I feel selfish complaining about how I feel because it is Logan that has to go through everything. But until today I was really holding it really together. But I really miss home. I miss Ashlyn and Tanner like crazy. We have been gone 2 weeks now- that is by far the longest I have ever been away from them. I want a real shower, a real bed, and normal food. Hospital life is exhausting. And I don't know if I can handle holding Logan down anymore while people poke him and cram medicine down his throat. He is getting feisty now and pushes anyones hand away that comes near him.
As I was sitting here in the hallway outside Logan's room complaining (he is napping) I struck up a conversation with a mom I have seen wandering the halls with her baby and his IV pole. Now I feel like I don't have so much to complain about. Her baby was pre-diagnosed with HLHS and when the dad found out he skipped town. So she is here alone, and will be for at least the next month. Her baby has coded (heart stopped) twice since she has been here and he is only 3 months old. I am humbled. I have Brad sitting right next to me- I have always known he was a good dad. But these last 2 weeks I have found out he is an incredible dad. And he is my very best friend. I am humbled. But I still wish my little Logan didn't have do go through this at all.

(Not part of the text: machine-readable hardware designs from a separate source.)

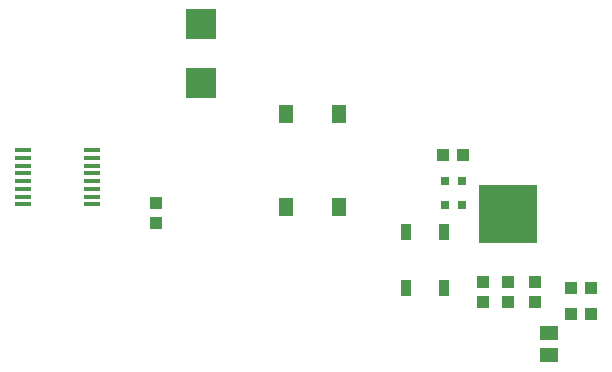
<source format=gtp>
G75*
%MOIN*%
%OFA0B0*%
%FSLAX25Y25*%
%IPPOS*%
%LPD*%
%AMOC8*
5,1,8,0,0,1.08239X$1,22.5*
%
%ADD10R,0.19685X0.19685*%
%ADD11R,0.03937X0.04331*%
%ADD12R,0.04331X0.03937*%
%ADD13R,0.05906X0.05118*%
%ADD14R,0.05800X0.01400*%
%ADD15R,0.03150X0.03150*%
%ADD16R,0.05118X0.06102*%
%ADD17R,0.03740X0.05315*%
%ADD18R,0.09843X0.10039*%
D10*
X0276345Y0100552D03*
D11*
X0261478Y0120306D03*
X0254785Y0120306D03*
X0297285Y0067181D03*
X0303978Y0067181D03*
X0159094Y0097695D03*
X0159094Y0104388D03*
D12*
X0268132Y0078028D03*
X0276257Y0078028D03*
X0276257Y0071335D03*
X0268132Y0071335D03*
X0285400Y0071335D03*
X0285400Y0078028D03*
X0297285Y0075931D03*
X0303978Y0075931D03*
D13*
X0290007Y0060921D03*
X0290007Y0053441D03*
D14*
X0114757Y0103806D03*
X0114757Y0106406D03*
X0114757Y0109006D03*
X0114757Y0111506D03*
X0114757Y0114106D03*
X0114757Y0116606D03*
X0114757Y0119206D03*
X0114757Y0121806D03*
X0137757Y0121806D03*
X0137757Y0119206D03*
X0137757Y0116606D03*
X0137757Y0114106D03*
X0137757Y0111506D03*
X0137757Y0109006D03*
X0137757Y0106406D03*
X0137757Y0103806D03*
D15*
X0255179Y0103431D03*
X0261084Y0103431D03*
X0261084Y0111556D03*
X0255179Y0111556D03*
D16*
X0220115Y0102781D03*
X0202398Y0102781D03*
X0202398Y0134081D03*
X0220115Y0134081D03*
D17*
X0242457Y0094755D03*
X0255056Y0094755D03*
X0255056Y0075857D03*
X0242457Y0075857D03*
D18*
X0174160Y0144145D03*
X0174160Y0164027D03*
M02*

</source>
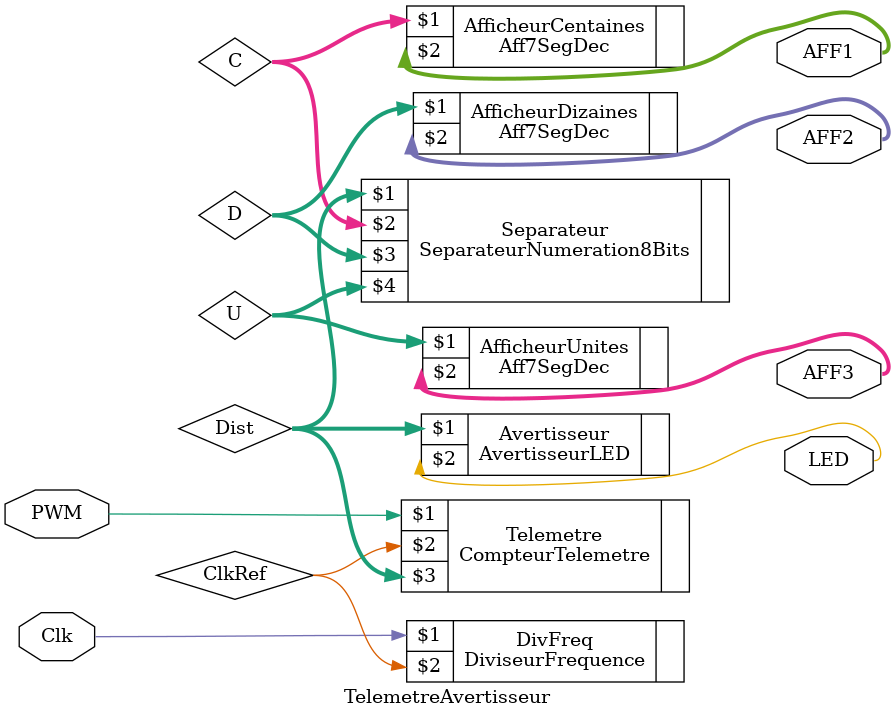
<source format=v>
module TelemetreAvertisseur(PWM,Clk,AFF1,AFF2,AFF3,LED);

input PWM, Clk;

output[6:0] AFF1, AFF2, AFF3;
output LED;

wire ClkRef;
wire[7:0] Dist;
wire[3:0] C, D, U;

DiviseurFrequence #(13, 7350, 3675, 1) DivFreq(Clk,ClkRef);

CompteurTelemetre Telemetre(PWM, ClkRef, Dist);

AvertisseurLED #(8, 15) Avertisseur(Dist, LED);

SeparateurNumeration8Bits Separateur(Dist, C, D, U);

Aff7SegDec #(0) AfficheurCentaines(C,AFF1);
Aff7SegDec #(0) AfficheurDizaines(D, AFF2);
Aff7SegDec #(0) AfficheurUnites(U, AFF3);


endmodule
</source>
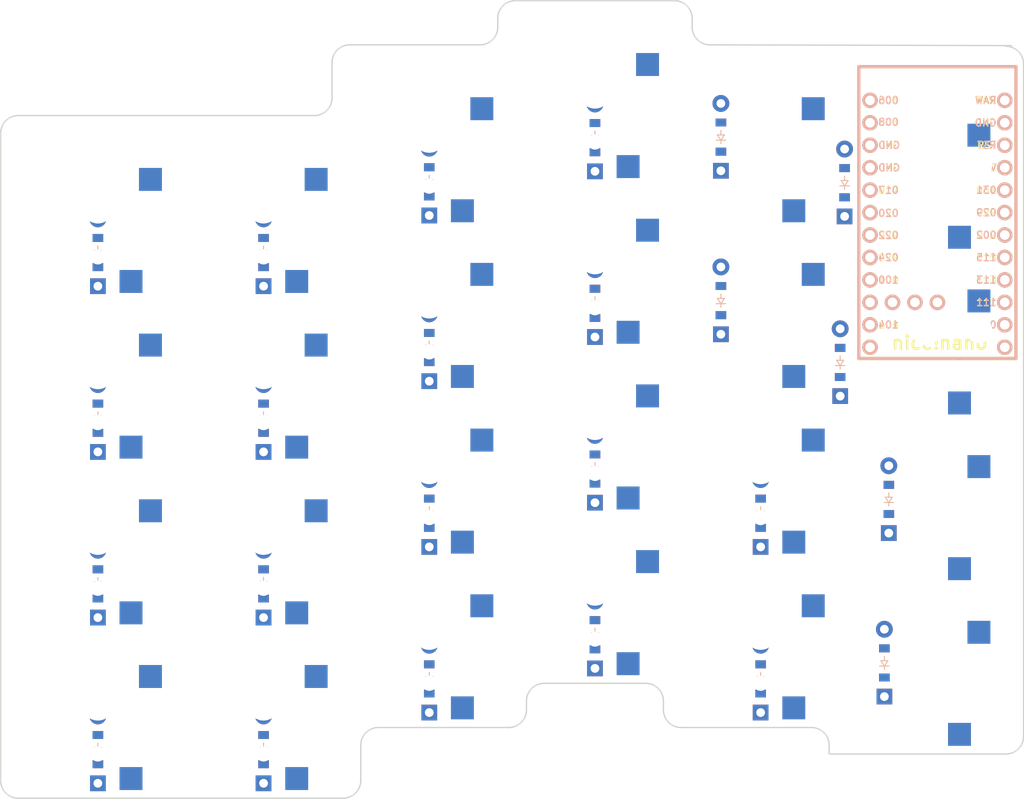
<source format=kicad_pcb>
(kicad_pcb
	(version 20240108)
	(generator "pcbnew")
	(generator_version "8.0")
	(general
		(thickness 1.6)
		(legacy_teardrops no)
	)
	(paper "A3")
	(title_block
		(title "left")
		(rev "v1.0.0")
		(company "Unknown")
	)
	(layers
		(0 "F.Cu" signal)
		(31 "B.Cu" signal)
		(32 "B.Adhes" user "B.Adhesive")
		(33 "F.Adhes" user "F.Adhesive")
		(34 "B.Paste" user)
		(35 "F.Paste" user)
		(36 "B.SilkS" user "B.Silkscreen")
		(37 "F.SilkS" user "F.Silkscreen")
		(38 "B.Mask" user)
		(39 "F.Mask" user)
		(40 "Dwgs.User" user "User.Drawings")
		(41 "Cmts.User" user "User.Comments")
		(42 "Eco1.User" user "User.Eco1")
		(43 "Eco2.User" user "User.Eco2")
		(44 "Edge.Cuts" user)
		(45 "Margin" user)
		(46 "B.CrtYd" user "B.Courtyard")
		(47 "F.CrtYd" user "F.Courtyard")
		(48 "B.Fab" user)
		(49 "F.Fab" user)
	)
	(setup
		(pad_to_mask_clearance 0.05)
		(allow_soldermask_bridges_in_footprints no)
		(pcbplotparams
			(layerselection 0x00010fc_ffffffff)
			(plot_on_all_layers_selection 0x0000000_00000000)
			(disableapertmacros no)
			(usegerberextensions no)
			(usegerberattributes yes)
			(usegerberadvancedattributes yes)
			(creategerberjobfile yes)
			(dashed_line_dash_ratio 12.000000)
			(dashed_line_gap_ratio 3.000000)
			(svgprecision 4)
			(plotframeref no)
			(viasonmask no)
			(mode 1)
			(useauxorigin no)
			(hpglpennumber 1)
			(hpglpenspeed 20)
			(hpglpendiameter 15.000000)
			(pdf_front_fp_property_popups yes)
			(pdf_back_fp_property_popups yes)
			(dxfpolygonmode yes)
			(dxfimperialunits yes)
			(dxfusepcbnewfont yes)
			(psnegative no)
			(psa4output no)
			(plotreference yes)
			(plotvalue yes)
			(plotfptext yes)
			(plotinvisibletext no)
			(sketchpadsonfab no)
			(subtractmaskfromsilk no)
			(outputformat 1)
			(mirror no)
			(drillshape 1)
			(scaleselection 1)
			(outputdirectory "")
		)
	)
	(net 0 "")
	(net 1 "P017")
	(net 2 "outer_bottom")
	(net 3 "outer_home")
	(net 4 "outer_top")
	(net 5 "outer_num")
	(net 6 "P020")
	(net 7 "pinky_bottom")
	(net 8 "pinky_home")
	(net 9 "pinky_top")
	(net 10 "pinky_num")
	(net 11 "P022")
	(net 12 "ring_bottom")
	(net 13 "ring_home")
	(net 14 "ring_top")
	(net 15 "ring_num")
	(net 16 "P024")
	(net 17 "middle_bottom")
	(net 18 "middle_home")
	(net 19 "middle_top")
	(net 20 "middle_num")
	(net 21 "P100")
	(net 22 "index_bottom")
	(net 23 "index_home")
	(net 24 "index_top")
	(net 25 "index_num")
	(net 26 "P011")
	(net 27 "inner_bottom")
	(net 28 "inner_home")
	(net 29 "inner_top")
	(net 30 "inner_num")
	(net 31 "RAW")
	(net 32 "GND")
	(net 33 "RST")
	(net 34 "VCC")
	(net 35 "P031")
	(net 36 "P029")
	(net 37 "P002")
	(net 38 "P115")
	(net 39 "P113")
	(net 40 "P111")
	(net 41 "P010")
	(net 42 "P009")
	(net 43 "P006")
	(net 44 "P008")
	(net 45 "P104")
	(net 46 "P106")
	(net 47 "P101")
	(net 48 "P102")
	(net 49 "P107")
	(net 50 "{row_net}")
	(footprint "ComboDiode" (layer "F.Cu") (at 18.75 -32.5 90))
	(footprint "ComboDiode" (layer "F.Cu") (at 56.25 -26.75 90))
	(footprint "ComboDiode" (layer "F.Cu") (at 18.75 -51.25 90))
	(footprint "PG1350" (layer "F.Cu") (at 56.25 -69.25 -90))
	(footprint "PG1350" (layer "F.Cu") (at 56.25 -31.75 -90))
	(footprint "PG1350" (layer "F.Cu") (at 37.5 -26.75 -90))
	(footprint "nice_nano" (layer "F.Cu") (at 95 -54.5 -90))
	(footprint "ComboDiode" (layer "F.Cu") (at 37.5 -21.75 90))
	(footprint "PG1350" (layer "F.Cu") (at 56.25 -13 -90))
	(footprint "PG1350" (layer "F.Cu") (at 93.75 -23.75 -90))
	(footprint "ComboDiode" (layer "F.Cu") (at 56.25 -8 90))
	(footprint "PG1350" (layer "F.Cu") (at 18.75 0 -90))
	(footprint "ComboDiode" (layer "F.Cu") (at 89 -4.81 90))
	(footprint "PG1350" (layer "F.Cu") (at 0 -56.25 -90))
	(footprint "ComboDiode" (layer "F.Cu") (at 0 5 90))
	(footprint "PG1350" (layer "F.Cu") (at 75 -64.25 -90))
	(footprint "PG1350" (layer "F.Cu") (at 37.5 -45.5 -90))
	(footprint "ComboDiode" (layer "F.Cu") (at 75 -21.75 90))
	(footprint "PG1350" (layer "F.Cu") (at 75 -8 -90))
	(footprint "PG1350" (layer "F.Cu") (at 93.75 -5 -90))
	(footprint "ComboDiode" (layer "F.Cu") (at 70.5 -45.81 90))
	(footprint "PG1350" (layer "F.Cu") (at 0 -18.75 -90))
	(footprint "PG1350" (layer "F.Cu") (at 37.5 -8 -90))
	(footprint "ComboDiode" (layer "F.Cu") (at 37.5 -40.5 90))
	(footprint "PG1350" (layer "F.Cu") (at 0 -37.5 -90))
	(footprint "PG1350" (layer "F.Cu") (at 75 -26.75 -90))
	(footprint "ComboDiode" (layer "F.Cu") (at 84 -38.81 90))
	(footprint "PG1350" (layer "F.Cu") (at 0 0 -90))
	(footprint "PG1350" (layer "F.Cu") (at 56.25 -50.5 -90))
	(footprint "PG1350" (layer "F.Cu") (at 18.75 -37.5 -90))
	(footprint "ComboDiode" (layer "F.Cu") (at 0 -51.25 90))
	(footprint "PG1350" (layer "F.Cu") (at 93.75 -42.5 -90))
	(footprint "PG1350" (layer "F.Cu") (at 18.75 -18.75 -90))
	(footprint "ComboDiode" (layer "F.Cu") (at 89.5 -23.31 90))
	(footprint "ComboDiode" (layer "F.Cu") (at 70.5 -64.31 90))
	(footprint "PG1350" (layer "F.Cu") (at 93.75 -61.25 -90))
	(footprint "ComboDiode" (layer "F.Cu") (at 56.25 -45.5 90))
	(footprint "ComboDiode" (layer "F.Cu") (at 18.75 5 90))
	(footprint "ComboDiode" (layer "F.Cu") (at 56.25 -64.25 90))
	(footprint "ComboDiode" (layer "F.Cu") (at 18.75 -13.75 90))
	(footprint "ComboDiode" (layer "F.Cu") (at 0 -32.5 90))
	(footprint "PG1350" (layer "F.Cu") (at 75 -45.5 -90))
	(footprint "PG1350" (layer "F.Cu") (at 37.5 -64.25 -90))
	(footprint "ComboDiode" (layer "F.Cu") (at 84.5 -59.15 90))
	(footprint "ComboDiode"
		(layer "F.Cu")
		(uuid "eb03ae4b-1550-4b52-a755-56669090e836")
		(at 37.5 -59.25 90)
		(property "Reference" "D12"
			(at 0 0 0)
			(layer "F.SilkS")
			(hide yes)
			(uuid "f589485c-70d3-453d-bea3-43ec429ff695")
			(effects
				(font
					(size 1.27 1.27)
					(thickness 0.15)
				)
			)
		)
		(property "Value" ""
			(at 0 0 0)
			(layer "F.SilkS")
			(hide yes)
			(uuid "b58815ca-f50d-439d-adb0-f1a333c345de")
			(effects
				(font
					(size 1.27 1.27)
					(thickness 0.15)
				)
			)
		)
		(property "Footprint" ""
			(at 0 0 90)
			(layer "F.Fab")
			(hide yes)
			(uuid "df0ae327-c300-43b8-9e39-8e5aaa9dccff")
			(effects
				(font
					(size 1.27 1.27)
					(thickness 0.15)
				)
			)
		)
		(property "Datasheet" ""
			(at 0 0 90)
			(layer "F.Fab")
			(hide yes)
			(uuid "e2113e0f-3373-4166-8072-f80642ec9e25")
			(effects
				(font
					(size 1.27 1.27)
					(thic
... [27893 chars truncated]
</source>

I want my happy boy back.
If I could write your story son,
(Oh how I wish I could)
I'd pen for you a journey,
That held nothing but good.
Wouldn't it be perfect?
If that job belonged to me?
I think I'd change a thing or two,
While writing your story.
I'd write of lasting happiness,
The storms would stay at bay,
I'd write your story carefully,
I'd have so much to say,
You'd know not of a hospital,
Or days in ICU,
You'd only know of simple things,
Like other children do.
The sun would rise...Yes everyday,
And shine to make you smile,
You'd never know a day of pain,
You'd never face a trial.
You'd dance to music all your own,
While watching Sesame Street,
I'd tuck you into bed each night,
And life would be complete.
I'd write of picnics in the park,
And winters in the snow,
I'd write of laughter,joy and love,
I'd sit and watch you grow.
I'd proofread till my eyes grew tired,
Each line and paragraph,
And let my pen fall to the floor,
Then stop to hear you laugh.
And never would I question,
What sick children must face,
Never would I have a need,
To ask God for his grace.
I'd likely live oblivious,
Of what it means to be...
A member of this "special club",
I call my heart family.
If I could write your journey son,
Perhaps I'd not convey,
The message that HE longs to share,
"We must live for today".
Your story has been written,
Each stroke penned with great care,
He knows each thought I have of you,
He's numbered every hair.
No, I can't write your story,
Although I wish I could,
I must heed what HE says to me,
"All things work for the good".
If I could write the life you'd live,
I'd fail...don't you see?
I'll leave it in much better hands,
He'll write it perfectly.
As emotional as it is, I really believe this is Logan's Journey. Brad was researching every possible "repair" for the heart on the Internet last night and all the outcomes. Then today he said, "You know, we were lead here for a reason, and we felt good about that decision. It isn't our job to fix Logan's heart and to have the knowledge to do that. We need to trust the doctors we were lead to to do that." So we will again hand him over tomorrow and trust that he will be in the care of great doctors, but also a loving Heavenly Father. I know he has hundreds of people praying for him. This sweet baby has a way of getting into other's hearts. Thank you for your support, prayers, and love.